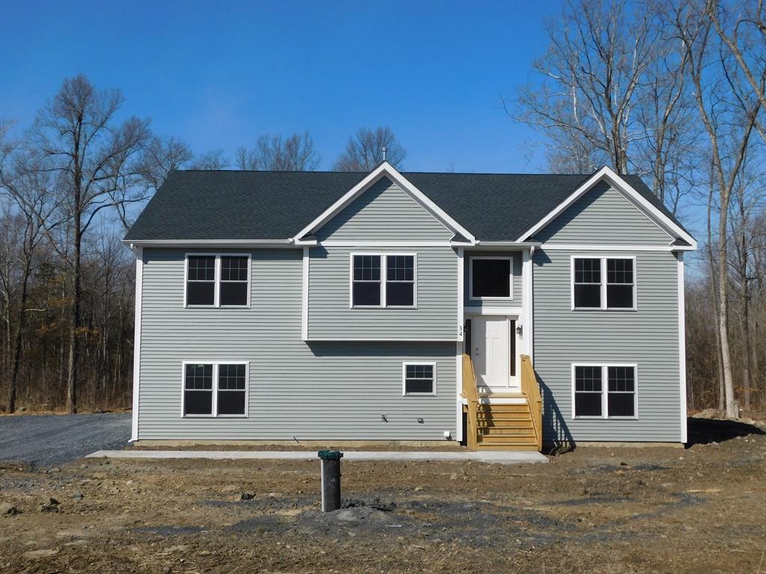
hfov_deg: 51.4
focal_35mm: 36
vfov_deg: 39.7
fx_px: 797
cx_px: 383
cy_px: 287
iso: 125
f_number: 7
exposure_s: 1/640
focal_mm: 6.3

**Activity**
An exact copy of the lines from the one with "focal_35mm: 36" through the last line of the listing is the whole answer.

**Finished task**
focal_35mm: 36
vfov_deg: 39.7
fx_px: 797
cx_px: 383
cy_px: 287
iso: 125
f_number: 7
exposure_s: 1/640
focal_mm: 6.3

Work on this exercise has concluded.